───── Data listing

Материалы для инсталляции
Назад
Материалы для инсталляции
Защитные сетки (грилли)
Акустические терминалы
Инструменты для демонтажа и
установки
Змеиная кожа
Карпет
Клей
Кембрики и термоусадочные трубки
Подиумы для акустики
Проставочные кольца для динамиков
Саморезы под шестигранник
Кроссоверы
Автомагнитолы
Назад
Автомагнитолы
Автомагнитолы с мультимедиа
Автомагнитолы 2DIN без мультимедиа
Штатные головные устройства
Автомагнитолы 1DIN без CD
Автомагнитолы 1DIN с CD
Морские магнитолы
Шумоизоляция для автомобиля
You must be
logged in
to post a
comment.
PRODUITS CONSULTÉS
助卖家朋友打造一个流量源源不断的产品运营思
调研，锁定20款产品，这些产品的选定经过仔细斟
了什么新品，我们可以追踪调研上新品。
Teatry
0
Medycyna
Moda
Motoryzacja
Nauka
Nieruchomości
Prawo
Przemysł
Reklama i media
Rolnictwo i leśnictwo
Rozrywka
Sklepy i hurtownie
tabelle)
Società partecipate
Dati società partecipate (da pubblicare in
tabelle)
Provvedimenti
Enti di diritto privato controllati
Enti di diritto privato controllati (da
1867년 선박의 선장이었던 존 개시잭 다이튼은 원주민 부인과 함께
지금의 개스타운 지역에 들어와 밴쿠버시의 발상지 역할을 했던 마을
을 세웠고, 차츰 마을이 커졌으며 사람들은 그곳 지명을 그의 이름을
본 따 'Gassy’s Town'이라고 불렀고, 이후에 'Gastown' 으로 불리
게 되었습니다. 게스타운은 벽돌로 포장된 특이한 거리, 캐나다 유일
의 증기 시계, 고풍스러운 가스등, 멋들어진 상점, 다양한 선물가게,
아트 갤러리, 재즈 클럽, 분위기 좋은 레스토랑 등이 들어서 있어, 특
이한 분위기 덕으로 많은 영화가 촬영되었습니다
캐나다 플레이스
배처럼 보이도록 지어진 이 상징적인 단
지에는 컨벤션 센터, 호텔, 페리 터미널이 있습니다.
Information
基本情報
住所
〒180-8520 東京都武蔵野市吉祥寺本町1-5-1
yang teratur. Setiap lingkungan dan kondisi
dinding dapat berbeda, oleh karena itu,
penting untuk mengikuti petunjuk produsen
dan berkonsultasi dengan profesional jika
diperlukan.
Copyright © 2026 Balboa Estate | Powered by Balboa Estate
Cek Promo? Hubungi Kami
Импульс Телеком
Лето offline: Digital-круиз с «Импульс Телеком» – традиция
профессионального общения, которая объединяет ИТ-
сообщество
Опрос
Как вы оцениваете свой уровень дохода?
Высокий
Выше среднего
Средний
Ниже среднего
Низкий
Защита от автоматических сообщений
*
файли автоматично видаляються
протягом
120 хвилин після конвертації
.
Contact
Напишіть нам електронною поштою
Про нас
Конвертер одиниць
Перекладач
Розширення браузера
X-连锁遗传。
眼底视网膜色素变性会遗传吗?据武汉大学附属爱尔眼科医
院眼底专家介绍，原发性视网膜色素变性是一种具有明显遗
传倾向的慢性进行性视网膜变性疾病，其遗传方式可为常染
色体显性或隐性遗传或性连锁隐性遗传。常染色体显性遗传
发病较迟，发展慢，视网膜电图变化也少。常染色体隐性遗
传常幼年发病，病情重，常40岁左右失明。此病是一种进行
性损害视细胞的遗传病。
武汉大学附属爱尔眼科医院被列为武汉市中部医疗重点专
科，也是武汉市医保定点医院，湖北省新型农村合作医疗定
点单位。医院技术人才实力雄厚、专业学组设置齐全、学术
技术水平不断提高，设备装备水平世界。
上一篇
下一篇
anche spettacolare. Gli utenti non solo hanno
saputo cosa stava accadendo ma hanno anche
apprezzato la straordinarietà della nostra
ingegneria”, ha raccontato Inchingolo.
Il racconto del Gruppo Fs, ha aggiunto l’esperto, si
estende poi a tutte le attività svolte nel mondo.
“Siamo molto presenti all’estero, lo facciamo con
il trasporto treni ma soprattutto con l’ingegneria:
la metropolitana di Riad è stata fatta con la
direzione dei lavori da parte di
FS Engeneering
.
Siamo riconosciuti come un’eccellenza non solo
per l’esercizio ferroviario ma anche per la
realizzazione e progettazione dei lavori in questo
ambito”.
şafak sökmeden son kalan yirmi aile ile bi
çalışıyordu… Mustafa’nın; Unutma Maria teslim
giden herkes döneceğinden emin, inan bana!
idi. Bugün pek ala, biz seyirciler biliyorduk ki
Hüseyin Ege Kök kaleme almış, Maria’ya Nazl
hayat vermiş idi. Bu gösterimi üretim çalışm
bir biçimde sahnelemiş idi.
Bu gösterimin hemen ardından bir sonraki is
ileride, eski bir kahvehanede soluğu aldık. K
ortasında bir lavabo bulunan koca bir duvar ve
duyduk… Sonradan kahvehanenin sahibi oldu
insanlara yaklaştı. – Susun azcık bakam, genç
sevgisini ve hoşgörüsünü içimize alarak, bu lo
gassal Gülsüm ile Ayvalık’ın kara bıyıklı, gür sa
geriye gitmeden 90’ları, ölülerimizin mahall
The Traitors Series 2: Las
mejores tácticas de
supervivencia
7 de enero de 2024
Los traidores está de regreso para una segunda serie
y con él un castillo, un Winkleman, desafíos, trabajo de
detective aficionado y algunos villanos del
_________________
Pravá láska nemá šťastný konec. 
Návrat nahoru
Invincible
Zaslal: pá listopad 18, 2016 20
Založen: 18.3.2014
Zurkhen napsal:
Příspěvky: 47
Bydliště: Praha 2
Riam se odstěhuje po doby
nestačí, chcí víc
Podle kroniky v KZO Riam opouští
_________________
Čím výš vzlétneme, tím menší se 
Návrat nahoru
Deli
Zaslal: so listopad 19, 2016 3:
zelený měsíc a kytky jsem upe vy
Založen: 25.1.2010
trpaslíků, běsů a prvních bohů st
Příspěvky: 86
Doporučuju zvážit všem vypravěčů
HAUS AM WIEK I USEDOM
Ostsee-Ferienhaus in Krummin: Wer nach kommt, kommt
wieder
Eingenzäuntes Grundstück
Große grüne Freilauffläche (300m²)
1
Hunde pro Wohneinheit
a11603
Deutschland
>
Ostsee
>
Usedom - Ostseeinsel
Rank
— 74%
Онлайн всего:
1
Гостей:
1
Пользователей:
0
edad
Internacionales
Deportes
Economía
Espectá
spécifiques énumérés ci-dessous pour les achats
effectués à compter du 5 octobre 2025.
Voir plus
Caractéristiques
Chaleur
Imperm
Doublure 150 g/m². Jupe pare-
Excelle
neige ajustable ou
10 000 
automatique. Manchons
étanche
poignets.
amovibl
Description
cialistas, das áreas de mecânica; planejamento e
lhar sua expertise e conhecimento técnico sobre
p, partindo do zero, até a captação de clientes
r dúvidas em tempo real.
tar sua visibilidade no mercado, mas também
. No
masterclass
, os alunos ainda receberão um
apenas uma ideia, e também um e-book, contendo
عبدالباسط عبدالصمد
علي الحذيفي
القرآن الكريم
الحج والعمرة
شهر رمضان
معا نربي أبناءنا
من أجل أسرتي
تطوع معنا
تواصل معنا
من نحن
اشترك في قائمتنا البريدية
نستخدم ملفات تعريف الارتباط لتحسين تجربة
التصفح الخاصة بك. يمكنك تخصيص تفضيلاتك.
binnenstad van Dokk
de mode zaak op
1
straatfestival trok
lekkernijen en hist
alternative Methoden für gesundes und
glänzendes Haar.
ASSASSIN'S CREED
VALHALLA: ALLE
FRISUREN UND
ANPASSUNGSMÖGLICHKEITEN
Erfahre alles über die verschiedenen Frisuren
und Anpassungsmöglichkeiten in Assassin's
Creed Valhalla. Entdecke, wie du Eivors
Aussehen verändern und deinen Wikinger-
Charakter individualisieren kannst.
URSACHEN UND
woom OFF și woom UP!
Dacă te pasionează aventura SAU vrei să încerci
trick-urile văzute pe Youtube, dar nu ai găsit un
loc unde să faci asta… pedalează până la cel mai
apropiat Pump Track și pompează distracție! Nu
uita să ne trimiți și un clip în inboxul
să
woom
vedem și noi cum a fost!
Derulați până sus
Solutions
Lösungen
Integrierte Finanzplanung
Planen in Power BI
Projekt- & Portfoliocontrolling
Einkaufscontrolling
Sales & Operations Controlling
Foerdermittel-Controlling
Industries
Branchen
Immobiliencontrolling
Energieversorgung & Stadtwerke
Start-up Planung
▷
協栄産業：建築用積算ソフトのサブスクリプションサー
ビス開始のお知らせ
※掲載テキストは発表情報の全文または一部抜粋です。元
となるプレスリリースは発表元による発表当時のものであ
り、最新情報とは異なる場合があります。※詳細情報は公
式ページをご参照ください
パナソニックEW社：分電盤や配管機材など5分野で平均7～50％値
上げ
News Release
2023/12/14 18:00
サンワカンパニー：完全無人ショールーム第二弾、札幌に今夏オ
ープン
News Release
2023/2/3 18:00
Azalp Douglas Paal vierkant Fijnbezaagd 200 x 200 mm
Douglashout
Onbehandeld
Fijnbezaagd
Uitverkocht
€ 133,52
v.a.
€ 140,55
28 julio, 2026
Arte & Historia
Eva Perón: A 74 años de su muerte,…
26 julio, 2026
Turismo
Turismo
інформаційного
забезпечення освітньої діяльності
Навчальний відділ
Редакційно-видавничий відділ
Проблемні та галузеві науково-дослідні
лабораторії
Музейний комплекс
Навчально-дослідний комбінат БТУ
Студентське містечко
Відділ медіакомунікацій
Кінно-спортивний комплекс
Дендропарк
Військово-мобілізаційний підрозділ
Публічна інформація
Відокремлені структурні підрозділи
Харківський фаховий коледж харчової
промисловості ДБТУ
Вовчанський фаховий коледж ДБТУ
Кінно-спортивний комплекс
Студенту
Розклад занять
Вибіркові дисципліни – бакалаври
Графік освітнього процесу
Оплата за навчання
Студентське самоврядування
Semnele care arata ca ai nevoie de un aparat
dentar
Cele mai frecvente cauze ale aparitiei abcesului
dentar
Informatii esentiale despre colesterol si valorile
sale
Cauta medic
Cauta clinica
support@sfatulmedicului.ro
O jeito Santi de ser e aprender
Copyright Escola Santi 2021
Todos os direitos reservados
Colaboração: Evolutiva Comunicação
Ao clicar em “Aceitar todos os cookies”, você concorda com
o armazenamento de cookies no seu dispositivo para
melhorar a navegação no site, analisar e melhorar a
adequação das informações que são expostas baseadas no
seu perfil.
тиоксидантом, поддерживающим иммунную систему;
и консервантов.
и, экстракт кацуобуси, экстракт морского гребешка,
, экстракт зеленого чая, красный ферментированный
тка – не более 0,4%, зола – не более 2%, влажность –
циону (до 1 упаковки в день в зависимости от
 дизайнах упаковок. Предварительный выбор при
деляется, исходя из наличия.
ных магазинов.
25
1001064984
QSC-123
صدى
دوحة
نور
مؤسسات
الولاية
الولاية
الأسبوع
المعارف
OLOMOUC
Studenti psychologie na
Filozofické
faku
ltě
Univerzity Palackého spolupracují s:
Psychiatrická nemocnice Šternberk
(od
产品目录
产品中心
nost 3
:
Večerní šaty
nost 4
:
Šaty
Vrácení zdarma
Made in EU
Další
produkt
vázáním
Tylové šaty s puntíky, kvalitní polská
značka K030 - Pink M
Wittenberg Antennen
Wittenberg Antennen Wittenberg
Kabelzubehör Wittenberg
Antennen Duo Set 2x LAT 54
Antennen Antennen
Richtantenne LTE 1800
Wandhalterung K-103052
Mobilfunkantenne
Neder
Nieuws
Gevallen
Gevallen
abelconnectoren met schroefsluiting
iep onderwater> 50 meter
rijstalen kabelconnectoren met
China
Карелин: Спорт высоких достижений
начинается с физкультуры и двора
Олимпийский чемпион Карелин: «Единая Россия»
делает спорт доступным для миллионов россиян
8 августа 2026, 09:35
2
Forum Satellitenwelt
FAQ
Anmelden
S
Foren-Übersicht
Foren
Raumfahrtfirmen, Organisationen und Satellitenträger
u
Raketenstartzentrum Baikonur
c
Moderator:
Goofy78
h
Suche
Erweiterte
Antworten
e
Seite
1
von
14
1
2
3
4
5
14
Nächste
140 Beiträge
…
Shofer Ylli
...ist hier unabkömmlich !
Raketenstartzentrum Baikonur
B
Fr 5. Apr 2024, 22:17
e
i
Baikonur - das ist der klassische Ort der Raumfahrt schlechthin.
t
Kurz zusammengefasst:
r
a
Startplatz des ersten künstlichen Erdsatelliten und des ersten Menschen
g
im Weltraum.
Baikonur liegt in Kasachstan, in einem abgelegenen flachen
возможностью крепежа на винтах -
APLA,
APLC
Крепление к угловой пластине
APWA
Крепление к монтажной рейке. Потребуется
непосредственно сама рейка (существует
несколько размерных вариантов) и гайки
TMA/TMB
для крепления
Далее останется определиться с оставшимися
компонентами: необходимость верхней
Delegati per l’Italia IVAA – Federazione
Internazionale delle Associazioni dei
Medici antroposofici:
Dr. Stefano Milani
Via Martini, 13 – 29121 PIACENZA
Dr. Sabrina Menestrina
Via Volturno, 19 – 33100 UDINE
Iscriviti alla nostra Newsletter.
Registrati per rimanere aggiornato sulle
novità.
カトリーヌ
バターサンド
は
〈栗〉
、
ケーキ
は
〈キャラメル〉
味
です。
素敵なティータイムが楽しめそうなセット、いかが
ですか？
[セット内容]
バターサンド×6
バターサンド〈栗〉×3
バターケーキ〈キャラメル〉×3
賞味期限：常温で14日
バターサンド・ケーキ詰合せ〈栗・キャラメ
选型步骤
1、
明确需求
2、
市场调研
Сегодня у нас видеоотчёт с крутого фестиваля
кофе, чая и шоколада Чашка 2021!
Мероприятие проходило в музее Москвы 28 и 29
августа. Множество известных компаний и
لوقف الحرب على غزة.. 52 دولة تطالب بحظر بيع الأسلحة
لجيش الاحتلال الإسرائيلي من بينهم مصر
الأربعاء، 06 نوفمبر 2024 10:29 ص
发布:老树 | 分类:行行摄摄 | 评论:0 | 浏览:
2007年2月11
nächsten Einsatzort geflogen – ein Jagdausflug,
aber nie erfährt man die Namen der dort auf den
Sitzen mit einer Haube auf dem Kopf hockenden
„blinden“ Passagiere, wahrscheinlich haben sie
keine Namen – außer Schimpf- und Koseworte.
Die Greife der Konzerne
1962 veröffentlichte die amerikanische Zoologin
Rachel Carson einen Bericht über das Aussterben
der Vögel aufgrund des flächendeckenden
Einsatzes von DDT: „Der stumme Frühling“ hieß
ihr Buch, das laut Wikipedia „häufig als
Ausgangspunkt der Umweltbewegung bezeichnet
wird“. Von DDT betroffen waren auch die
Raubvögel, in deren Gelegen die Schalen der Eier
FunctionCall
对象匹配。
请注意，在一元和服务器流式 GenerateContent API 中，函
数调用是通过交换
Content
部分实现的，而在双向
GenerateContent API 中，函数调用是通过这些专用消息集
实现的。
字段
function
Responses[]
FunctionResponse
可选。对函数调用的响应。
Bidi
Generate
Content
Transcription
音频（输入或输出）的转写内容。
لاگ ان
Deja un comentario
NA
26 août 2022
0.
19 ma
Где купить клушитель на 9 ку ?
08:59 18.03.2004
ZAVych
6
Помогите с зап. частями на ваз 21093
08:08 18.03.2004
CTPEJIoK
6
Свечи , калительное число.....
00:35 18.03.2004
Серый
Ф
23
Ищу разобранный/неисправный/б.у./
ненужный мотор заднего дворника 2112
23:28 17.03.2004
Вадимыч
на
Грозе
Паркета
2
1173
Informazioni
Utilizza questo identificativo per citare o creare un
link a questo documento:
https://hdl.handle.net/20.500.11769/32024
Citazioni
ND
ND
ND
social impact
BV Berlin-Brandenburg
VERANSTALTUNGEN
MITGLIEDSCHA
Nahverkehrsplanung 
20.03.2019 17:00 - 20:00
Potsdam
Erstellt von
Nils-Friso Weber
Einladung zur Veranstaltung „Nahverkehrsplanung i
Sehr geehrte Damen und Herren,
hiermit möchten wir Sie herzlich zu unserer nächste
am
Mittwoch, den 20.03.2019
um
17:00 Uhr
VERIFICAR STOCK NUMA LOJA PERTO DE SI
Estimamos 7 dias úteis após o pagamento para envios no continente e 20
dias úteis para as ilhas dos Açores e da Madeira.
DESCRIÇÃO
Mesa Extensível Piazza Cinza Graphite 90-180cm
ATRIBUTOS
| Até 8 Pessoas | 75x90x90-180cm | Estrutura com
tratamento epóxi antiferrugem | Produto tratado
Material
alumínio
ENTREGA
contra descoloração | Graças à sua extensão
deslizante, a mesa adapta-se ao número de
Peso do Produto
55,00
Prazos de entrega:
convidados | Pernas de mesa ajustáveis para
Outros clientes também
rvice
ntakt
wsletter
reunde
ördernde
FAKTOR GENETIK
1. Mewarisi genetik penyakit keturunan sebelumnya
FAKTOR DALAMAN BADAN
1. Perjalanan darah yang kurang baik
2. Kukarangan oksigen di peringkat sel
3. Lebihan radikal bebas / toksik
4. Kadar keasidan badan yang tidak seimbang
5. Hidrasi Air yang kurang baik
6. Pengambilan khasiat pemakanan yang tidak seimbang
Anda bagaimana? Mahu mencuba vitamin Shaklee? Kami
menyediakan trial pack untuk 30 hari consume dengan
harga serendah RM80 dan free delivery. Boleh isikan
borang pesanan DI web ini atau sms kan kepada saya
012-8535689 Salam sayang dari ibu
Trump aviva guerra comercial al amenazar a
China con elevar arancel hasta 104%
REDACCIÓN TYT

──────────

Problem:
The required answer is the run of lines above, starting at the line with "Psychiatrická nemocnice Šternberk" and ending at the line with "непосредственно сама рейка (существует", reproduced exactly with both ends.

Answer to the problem:
Psychiatrická nemocnice Šternberk
(od
产品目录
产品中心
nost 3
:
Večerní šaty
nost 4
:
Šaty
Vrácení zdarma
Made in EU
Další
produkt
vázáním
Tylové šaty s puntíky, kvalitní polská
značka K030 - Pink M
Wittenberg Antennen
Wittenberg Antennen Wittenberg
Kabelzubehör Wittenberg
Antennen Duo Set 2x LAT 54
Antennen Antennen
Richtantenne LTE 1800
Wandhalterung K-103052
Mobilfunkantenne
Neder
Nieuws
Gevallen
Gevallen
abelconnectoren met schroefsluiting
iep onderwater> 50 meter
rijstalen kabelconnectoren met
China
Карелин: Спорт высоких достижений
начинается с физкультуры и двора
Олимпийский чемпион Карелин: «Единая Россия»
делает спорт доступным для миллионов россиян
8 августа 2026, 09:35
2
Forum Satellitenwelt
FAQ
Anmelden
S
Foren-Übersicht
Foren
Raumfahrtfirmen, Organisationen und Satellitenträger
u
Raketenstartzentrum Baikonur
c
Moderator:
Goofy78
h
Suche
Erweiterte
Antworten
e
Seite
1
von
14
1
2
3
4
5
14
Nächste
140 Beiträge
…
Shofer Ylli
...ist hier unabkömmlich !
Raketenstartzentrum Baikonur
B
Fr 5. Apr 2024, 22:17
e
i
Baikonur - das ist der klassische Ort der Raumfahrt schlechthin.
t
Kurz zusammengefasst:
r
a
Startplatz des ersten künstlichen Erdsatelliten und des ersten Menschen
g
im Weltraum.
Baikonur liegt in Kasachstan, in einem abgelegenen flachen
возможностью крепежа на винтах -
APLA,
APLC
Крепление к угловой пластине
APWA
Крепление к монтажной рейке. Потребуется
непосредственно сама рейка (существует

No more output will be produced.